**O que fazer**
1. Na notícia sobre os brasileiros presos na Tailândia, qual pena a lei do país prevê para o tráfico de cocaína quando há opioides misturados à droga?
2. Copie da notícia sobre os brasileiros presos na Tailândia tudo desde "Embora a pena" até "foram 355 execuções.", trocando "Death Penalty Information Center" por "Centro de Informação sobre a Pena de Morte".
3. Escreva a continuação da notícia sobre os brasileiros presos na Tailândia a partir do ponto em que ela termina.
##### Texto fornecido
Brasileiros presos na Tailândia por tráfico não devem receber pena de morte

A Tailândia não tem pena de morte prevista para o tráfico de cocaína, crime do qual três brasileiros foram acusados após serem presos na última semana, flagrados no aeroporto de Bancoc com mais de 15 quilos da droga. A legislação do país prevê prisão perpétua nesses casos, mas apenas se houver opioides misturados ao entorpecente.

No último dia 14, por volta das 7h da manhã (horário local), autoridades descobriram 9 quilos de cocaína em compartimentos secretos de três malas de um casal de brasileiros que chegava de Curitiba ao Aeroporto Internacional de Suvarnabhumi. Mais tarde, por volta das 13h, outro brasileiro foi preso com 6,5 quilos de cocaína. O governo suspeita que os três façam parte de um grupo, porque a droga –que junta é avaliada em 46,5 milhões de bahtes (R$ 7,4 milhões)– estava escondida da mesma maneira.

O receio inicial da família dos presos era que os brasileiros pagassem pelo crime com a vida, já que a Tailândia prevê pena de morte para alguns crimes. O país é vizinho da Indonésia, onde em 2015 dois brasileiros foram executados, após mais de uma década na prisão, por tráfico de cocaína.

Embora a pena capital esteja prevista em algumas situações, a Tailândia vem abandonando o expediente, e desde 2010 só executou uma pessoa, em 2018, presa por assassinato. Para efeitos de comparação, só neste 2022 os Estados Unidos já executaram três presos, de acordo com o Death Penalty Information Center, órgão que monitora o assunto –desde 2010, foram 355 execuções.

No país do Sudeste Asiático também é proibida a execução por fuzilamento, como foi feito com Marco Archer e Rodrigo Gularte na Indonésia; os condenados recebem uma injeção letal.
##########
##### Dados apresentados
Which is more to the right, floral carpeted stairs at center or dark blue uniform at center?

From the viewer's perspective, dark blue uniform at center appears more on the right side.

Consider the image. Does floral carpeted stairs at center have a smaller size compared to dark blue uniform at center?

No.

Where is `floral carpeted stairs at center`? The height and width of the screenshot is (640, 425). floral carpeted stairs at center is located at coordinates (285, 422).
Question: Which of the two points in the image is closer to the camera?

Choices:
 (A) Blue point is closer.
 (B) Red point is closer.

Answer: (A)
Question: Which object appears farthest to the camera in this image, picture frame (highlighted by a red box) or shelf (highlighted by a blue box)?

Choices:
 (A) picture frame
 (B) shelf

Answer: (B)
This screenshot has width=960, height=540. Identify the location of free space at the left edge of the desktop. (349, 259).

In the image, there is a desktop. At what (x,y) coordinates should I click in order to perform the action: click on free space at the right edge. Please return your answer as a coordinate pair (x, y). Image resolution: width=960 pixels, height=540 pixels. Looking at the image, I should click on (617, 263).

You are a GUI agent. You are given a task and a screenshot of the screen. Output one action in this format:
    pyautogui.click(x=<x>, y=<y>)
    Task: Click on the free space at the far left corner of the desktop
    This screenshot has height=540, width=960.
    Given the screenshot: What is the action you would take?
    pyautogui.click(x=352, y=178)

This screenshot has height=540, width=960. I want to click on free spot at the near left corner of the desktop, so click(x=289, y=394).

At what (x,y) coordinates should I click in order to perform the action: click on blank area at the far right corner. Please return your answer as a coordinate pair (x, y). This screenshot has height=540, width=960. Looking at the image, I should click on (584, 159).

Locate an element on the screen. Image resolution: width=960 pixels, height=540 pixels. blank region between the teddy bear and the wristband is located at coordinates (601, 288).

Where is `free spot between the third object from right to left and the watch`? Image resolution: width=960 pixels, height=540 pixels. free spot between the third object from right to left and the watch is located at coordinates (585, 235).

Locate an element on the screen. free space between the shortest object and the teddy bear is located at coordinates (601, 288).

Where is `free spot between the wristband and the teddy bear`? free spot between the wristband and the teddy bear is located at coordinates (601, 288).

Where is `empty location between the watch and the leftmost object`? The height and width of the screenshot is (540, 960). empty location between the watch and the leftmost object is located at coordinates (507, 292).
##########
**Respostas por tarefa**
1. Prisão perpétua.

2.
Embora a pena capital esteja prevista em algumas situações, a Tailândia vem abandonando o expediente, e desde 2010 só executou uma pessoa, em 2018, presa por assassinato. Para efeitos de comparação, só neste 2022 os Estados Unidos já executaram três presos, de acordo com o Centro de Informação sobre a Pena de Morte, órgão que monitora o assunto –desde 2010, foram 355 execuções.

3.
Ainda há 254 pessoas na fila da execução na Tailândia, 163 delas por crimes relacionados a drogas, segundo o painel que monitora o tema na universidade americana Cornell, mas na prática quase todos esses casos acabam se convertendo em prisão perpétua.

A legislação tailandesa divide as drogas ilegais em diferentes categorias. A mais grave inclui heroína, anfetamina, MDMA e LSD. É para traficantes pegos com essas substâncias que há pena de morte e prisão perpétuas previstas.

A segunda, na qual os brasileiros presos estão enquadrados, inclui cocaína, codeína, metadona e morfina. A pena prevista é de até 10 anos de prisão e multa. Se houver morfina ou heroína misturadas à droga, porém, ela pode chegar à prisão perpétua.

A defesa de uma das presas, Mary Helen Coelho Silva, 21, aguarda o laudo da perícia, mas as informações iniciais divulgadas pelas autoridades tailandesas falam apenas em cocaína. O advogado Telêmaco Marrace, que assumiu a defesa da jovem de Pouso Alegre (MG), afirma que espera que a brasileira ainda receba o perdão real e possa voltar ao Brasil.